Community action makes a positive difference to public places in Māngere
If you live in Māngere Bridge, you’ll know Val Payne. She’s a local historian, a leader within the local Residents and Ratepayers’ group and over the decades she has been part of countless church and community groups.
Val loves her community and is fiercely protective of it. When drunken behaviour started to become a real problem near the end of 2018, she knew she had to take action.
“We had these rowdy parties that happened all through the summer. They were keeping everybody along Kiwi Esplanade awake. There’d be groups of people in five or six different cars parked on the old bridge, getting drunker and drunker and throwing their empty bottles into the harbour. We were left with all their rubbish. It was an absolute mess.”
The circle of harm from these excessive public drinking sessions was increasing night by night. It may just have started with the drinkers but now it included the people living nearby and the environment. Sadly, there was even a shooting. Read the news article here.
Val knew that it wasn’t safe or sensible to approach the people that were drinking on the waterfront. Instead, she mobilised her community. She worked with other locals to organise a public meeting which was held on the 18 February 2019. A news article about the meeting can be accessed here.
“They turned out by the hundreds, and they filled the school hall! They were four or five deep at all the doors. It was absolutely wonderful!”
She didn’t just want the locals to talk amongst themselves; she and her community were demanding action. So, she invited the policy makers, the police and the press. That night they voiced their concerns and discussed possible solutions. One idea was to extend the existing liquor ban to include all public spaces along the waterfront.
Lemauga Lydia Sosene, Chair of the Māngere-Ōtahuhu Local Board, heard her community’s concerns and agreed:
“People don’t want liquor in their community in a public space. While there is alcohol in the community there needs to be responsible consumption. So why do we have so many alcohol stores at local shops and on our street corners in the local community? Unfortunately, people think that it's the norm, drinking in a public place when actually it should not be. Young people ask why do liquor store owners get away with selling liquor located near the local dairy? This should not be the case: it adds anxiety of being unsafe in their local area”.

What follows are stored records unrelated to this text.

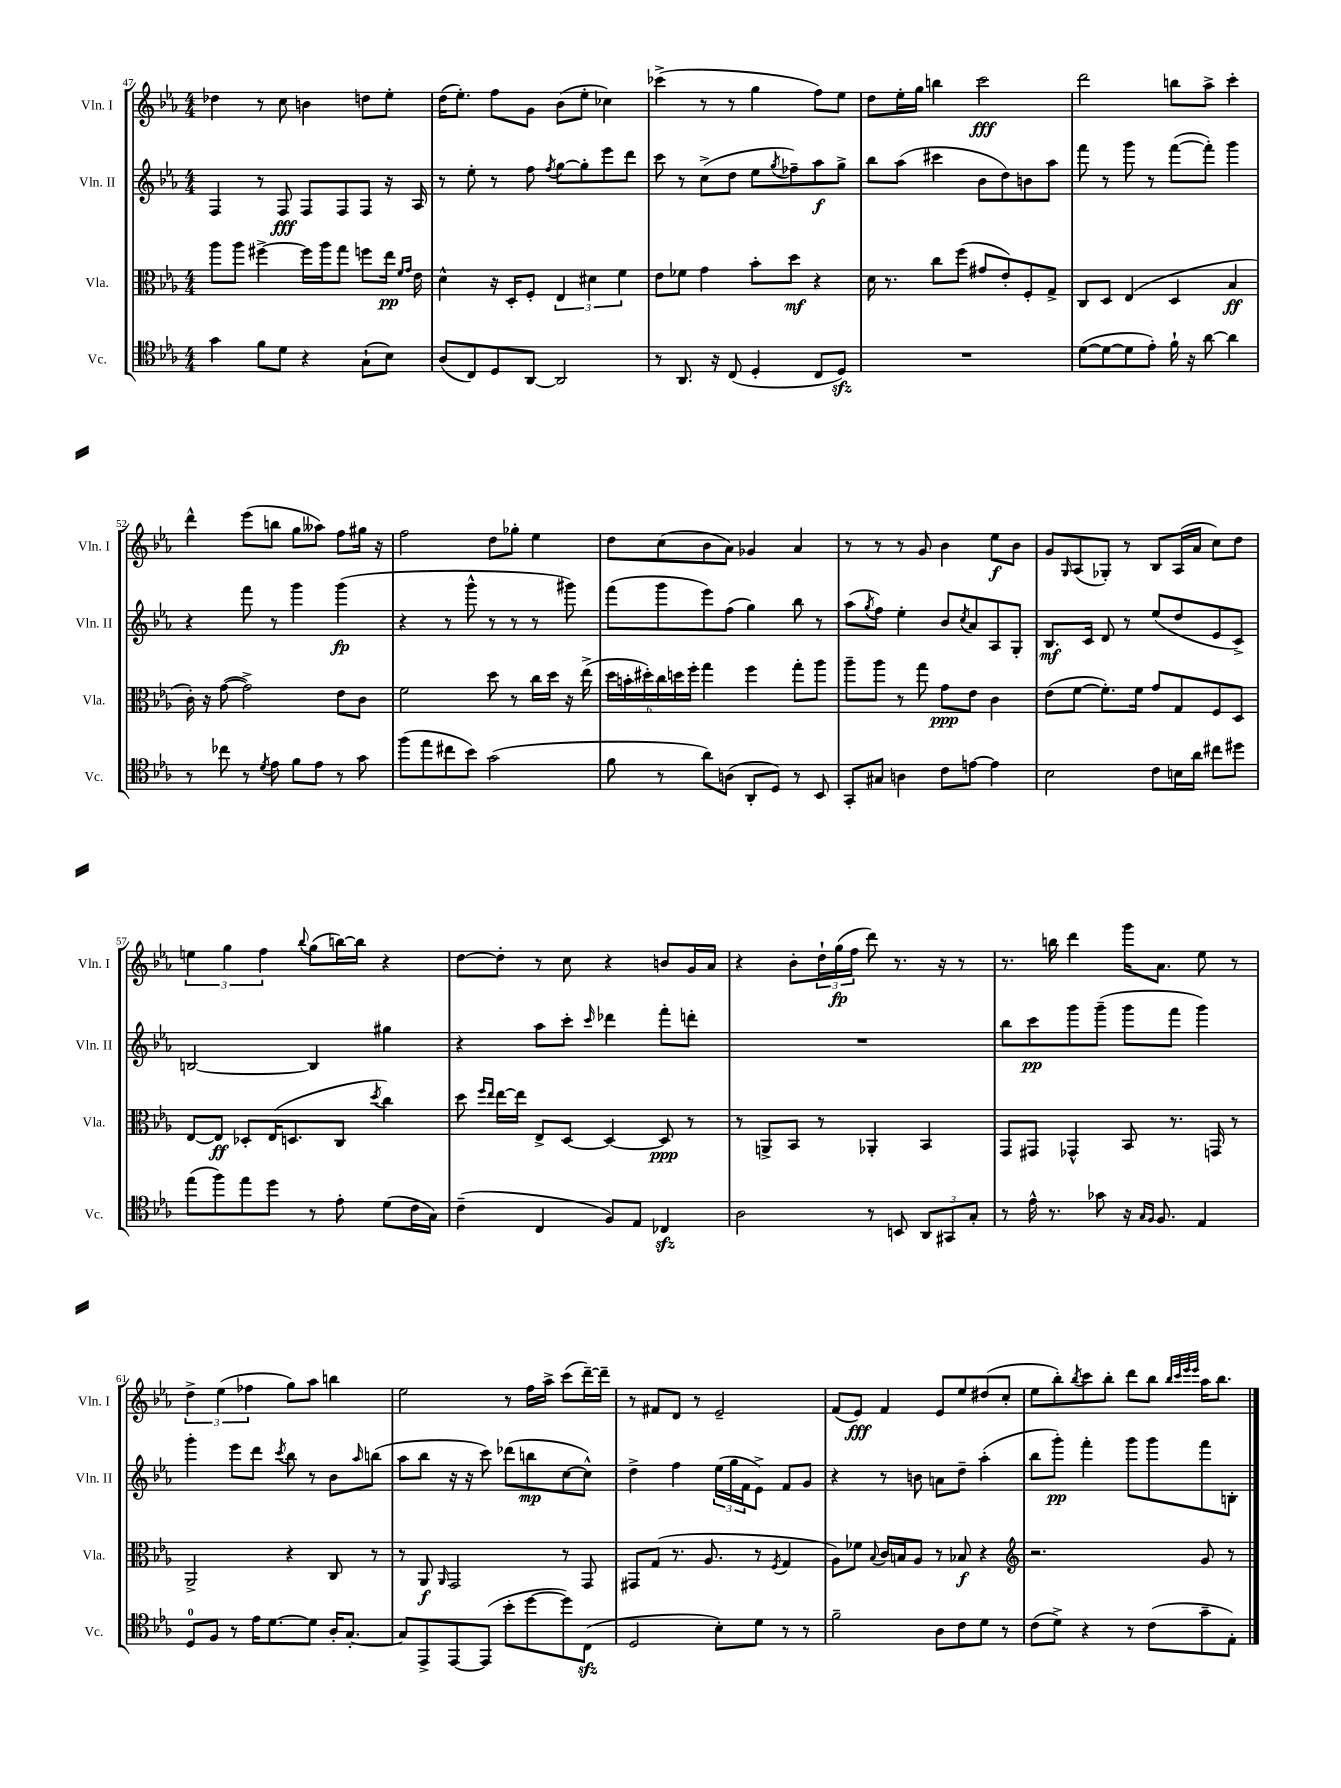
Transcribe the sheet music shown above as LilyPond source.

<<
\new StaffGroup <<
\new Staff = "s0" \with { instrumentName = "Vln. I" shortInstrumentName = "Vln. I" } {
    \clef treble \key ees \major \numericTimeSignature \time 4/4
    des''4 r8 c''8 b'4 d''8 ees''8-. |
    d''16( ees''8.-.) f''8 g'8 bes'8( ees''8-. ces''4) |
    ces'''4->( r8 r8 g''4 f''8) ees''8 |
    d''8 ees''16-. g''16 b''4 c'''2\fff |
    d'''2 b''8 aes''8-> c'''4-. |
    d'''4-^ ees'''8( b''8 g''8 aeses''8) f''8 gis''16 r16 |
    f''2 d''8 ges''8-. ees''4 |
    d''8 c''8( bes'8 aes'8) ges'4 aes'4 |
    r8 r8 r8 g'8 bes'4 ees''8\f bes'8 |
    g'8 \grace { g16 } aes8( ges8-.) r8 bes8 aes16( aes'16 c''8) d''8 |
    \tuplet 3/2 { e''4 g''4 f''4 } \appoggiatura { bes''8 } g''8( b''16~) b''16 r4 |
    d''8~ d''8-. r8 c''8 r4 b'8 g'16 aes'16 |
    r4 bes'8-. \tuplet 3/2 { d''16-! g''16\fp( f''16 } d'''8) r8. r16 r8 |
    r8. b''16 d'''4 g'''16 aes'8. ees''8 r8 |
    \tuplet 3/2 { d''4-> ees''4( fes''4 } g''8) aes''8 b''4 |
    ees''2 r8 f''16 aes''16-> c'''8( d'''16~--) d'''16-- |
    r8 fis'8 d'8 r8 ees'2-- |
    f'8( ees'8\fff) f'4 ees'8 ees''8 dis''8( c''8-. |
    ees''8 bes''8-.) \acciaccatura { bes''8 } c'''8 bes''8-. d'''8 bes''8 \grace { bes''32 c'''32 ees'''32 ees'''32 } aes''16 bes''8. \bar "|." |
}
\new Staff = "s1" \with { instrumentName = "Vln. II" shortInstrumentName = "Vln. II" } {
    \clef treble \key ees \major \numericTimeSignature \time 4/4
    f4 r8 f8\fff f8 f8 f8 r16 aes16 |
    r8 ees''8-. r8 f''8 \acciaccatura { f''8 } g''8~ g''8-. ees'''8 d'''8 |
    c'''8 r8 c''8->( d''8 ees''8 \acciaccatura { g''8 } fes''8--) aes''8\f g''8-> |
    bes''8 aes''8( cis'''4 bes'8 d''8) b'8 aes''8 |
    f'''8 r8 g'''8 r8 f'''8~( f'''8-.) g'''4 |
    r4 f'''8 r8 g'''4 g'''4\fp( |
    r4 r8 g'''8-^ r8 r8 r8 gis'''8) |
    f'''8( g'''8 ees'''8) f''8( g''4) bes''8 r8 |
    aes''8( \acciaccatura { g''8 } f''8) ees''4-. bes'8 \acciaccatura { c''8 } aes'8 aes8 g8-. |
    bes8.\mf c'16 d'8 r8 ees''8( d''8 ees'8 c'8->) |
    b2~ b4 gis''4 |
    r4 aes''8 c'''8-. \grace { c'''16 } des'''4 f'''8-. d'''8-. |
    R1 |
    bes''8 c'''8\pp g'''8 g'''8--( g'''8 f'''8 g'''4) |
    g'''4-. ees'''8 d'''8 \acciaccatura { c'''8 } bes''8 r8 bes'8 \grace { aes''16 } b''8( |
    aes''8 bes''8 r16 r16 c'''8) des'''8( b''8\mp c''8~ c''8-^) |
    d''4-> f''4 \tuplet 3/2 { ees''16( g''16 f'16 } ees'8->) f'8 g'8 |
    r4 r8 b'8 a'8 d''8-- aes''4-.( |
    bes''8 g'''8-.\pp) f'''4-. g'''8 g'''8 f'''8 b8-. \bar "|." |
}
\new Staff = "s2" \with { instrumentName = "Vla." shortInstrumentName = "Vla." } {
    \clef alto \key ees \major \numericTimeSignature \time 4/4
    aes''8 aes''8 fis''4~-> fis''16 aes''16 g''8 f''8 ees''16\pp \grace { f'16 g'16 } ees'16 |
    d'4-^ r16 d16-. f8-. \tuplet 3/2 { ees4 dis'4 f'4 } |
    ees'8 fes'8 g'4 bes'8-. d''8\mf r4 |
    d'16 r8. c''8 f''8( gis'8 ees'8-.) f8-. g8-> |
    c8 d8 ees4( d4 bes4\ff |
    c'16-.) r16 g'8~( g'2->) ees'8 c'8 |
    f'2 d''8 r8 c''16 d''16 r16 ees''16->( |
    \tuplet 6/4 { d''16 b'16-. dis''16-.) c''16 d''16 f''16-. } g''4 f''4 g''8-. aes''8 |
    aes''8-- aes''8 r8 g''8 g'8\ppp ees'8 c'4 |
    ees'8( f'8~ f'8.-.) f'16 g'8 g8 f8 d8 |
    ees8~ ees8\ff des8-. ees16( d8. c8 \acciaccatura { d''8 } c''4) |
    d''8 \grace { f''16 ees''16 } ees''16~ ees''16 ees8-> d8~ d4~ d8\ppp r8 |
    r8 a,8-> bes,8 r8 aes,4-. bes,4 |
    g,8 gis,8 ges,4-^ bes,8 r8. g,16 r8 |
    aes,2-> r4 c8 r8 |
    r8 aes,8\f \grace { aes,16 } g,2 r8 g,8 |
    gis,8 g8( r8. aes8. r8 \acciaccatura { f8 } g4 |
    aes8) fes'8 \appoggiatura { bes8 } c'16 b16 aes8 r8 bes8\f r4 |
    \clef treble r2. g'8 r8 \bar "|." |
}
\new Staff = "s3" \with { instrumentName = "Vc." shortInstrumentName = "Vc." } {
    \clef tenor \key ees \major \numericTimeSignature \time 4/4
    g'4 f'8 d'8 r4 g8-!( bes8) |
    aes8( c8) d8 aes,8~ aes,2 |
    r8 aes,8. r16 c8( d4-. c8 d8\sfz) |
    R1 |
    d'8~( d'8~ d'8 ees'8-.) f'16-! r16 aes'8~ aes'4 |
    r8 ces''8 r8 \acciaccatura { d'8 } ees'8 f'8 ees'8 r8 g'8 |
    f''8( ees''8 cis''8 bes'8) g'2( |
    f'8 r8 aes'8) a8( aes,8-. d8) r8 bes,8 |
    g,8-. gis8 a4 c'8 e'8~ e'4 |
    bes2 c'8 b16 aes'16 cis''8 dis''8 |
    ees''8( f''8) ees''8 d''8 r8 ees'8-. d'8( c'16 g16) |
    c'4--( c4 f8) ees8 ces4\sfz |
    aes2 r8 b,8 \tuplet 3/2 { aes,8 gis,8 g8-. } |
    r8 ees'16-^ r8. ges'8 r16 \grace { g16 f16 } f8. ees4 |
    d8-0 f8 r8 ees'16 d'8.~ d'8 aes16-. g8.~-. |
    g8 ees,8-> ees,8~ ees,8( bes'8-. d''8~ d''8) c8\sfz( |
    d2 bes8-.) d'8 r8 r8 |
    f'2-- aes8 c'8 d'8 r8 |
    c'8( d'8->) r4 r8 c'8( g'8-- ees8-.) \bar "|." |
}
>>
>>
\layout { \context { \Score currentBarNumber = #47 } }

However, extending the liquor ban wasn’t straight forward:
“We needed to speak with Auckland Transport and Auckland Council to get an understanding of who was responsible for what and what was the legislation and policy that governed each specific area”.
After numerous meetings with all the agencies involved, the liquor ban did get extended. The Police also increased patrols in the area and Val’s says that things have slowly improved. “Nowadays there’s the odd one or two but nowhere near the same amount”.
If you’re affected by people drinking in a public space, Lemauga encourages you to follow Val’s example:
“Do some research, think about what you want to achieve and go and talk with your local council. Never be afraid to ask the hard questions.”
Val’s top tips for others learnt from this experience:
Listen: “Talk to the community that you live in. Get the feeling from them. If you realise that they are in behind you, call a meeting at the school hall.”
Be Prepared: ActionPoint has a step-by-step guide to help you.
Work together: Val knew she needed the Police, Auckland Transport and the Council to make positive, lasting changes. “Invite the local mayor, invite the local council, invite the police, invite the press. We had the press and the TV and everybody! If you say you've got that, the mayor will certainly turn up!”
Don’t give up! There were still some ongoing alcohol related problems going on after the liquor ban was extended. Val and her community held an additional public meeting to ensure that everyone involved continued to work on resolving these issues.